民主主義が試練に直面し、真実が分断され、不安が膨れ上がる時代に、日本のソフトパワーは貴重なものを世界に提供する。それは希望に満ちた想像力である。
ソフトパワーはハードパワーを置き換えるものではないが、新聞の見出しが色あせた後でも、長きにわたって同盟を持続させる、人間関係を築くものである。

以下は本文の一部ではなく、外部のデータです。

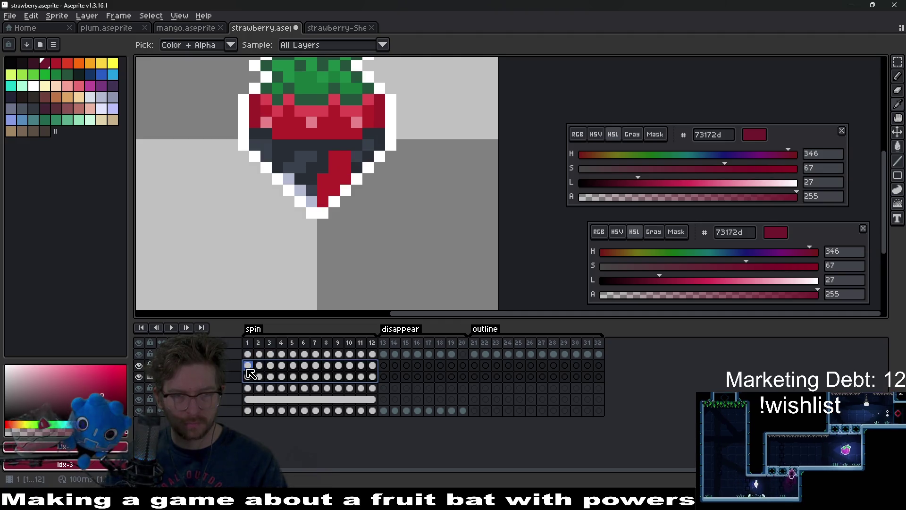
pyautogui.click(312, 202)
pyautogui.press('shift+r')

著者の問題意識はまさにここにある。同盟の継続のために、日本は単に首脳外交や日米の外交担当者同士の交流のみではなく、草の根の日米の人々のつながりを深め、同じ文化を楽しみ、協働するという〈より深い領域に入らなければならない〉との思いがあるのだ。
じわじわ伝わる日米同盟への危機感
戦後日本に〈われらは、いづれの国家も、自国のことのみに専念して他国を無視してはならないのであって〉との憲法前文をもたらしたアメリカが、よもや「アメリカ・ファースト」を掲げて自国のことのみに専念することになろうとは思いもよらなかった。
こうした思いは著者も同様に抱いているようだ。声高にトランプを批判することのない静謐な筆致からは、だからこそ余計に著者が現状に対する極めて強い危機感を持っていることが伝わってくる。
「日本は閉じこもっていてはいけない!」と訴えるとともに、高市総理のリーダーシップへの期待も綴られているが、アメリカ側からの同盟強化の具体的な動きがまったく出てこないであろう状況下だけに、何か悲痛な願いにも思えるほどだ。
こうした本では異色だが、第二章では著者の「道産子アメリカ人」としての来歴をエピソードたっぷりに述べている。バスケットボール大会のために訪れた三沢基地の周辺で、米軍基地勤務の米軍人のよからぬ態度を見て、アメリカの負の側面を感じたと率直につづっている。2011年の東日本大震災発災時には米国務省にいたが、ゆかりある土地が迎えた苦難に心を痛めたという。
日本を「ふるさと」と感じ、アメリカと日本を結びつけるジャパン・ソサエティの理事長となったことを〈天職〉とする著者の警句は、静謐なだけに一層、日本人の心に響く。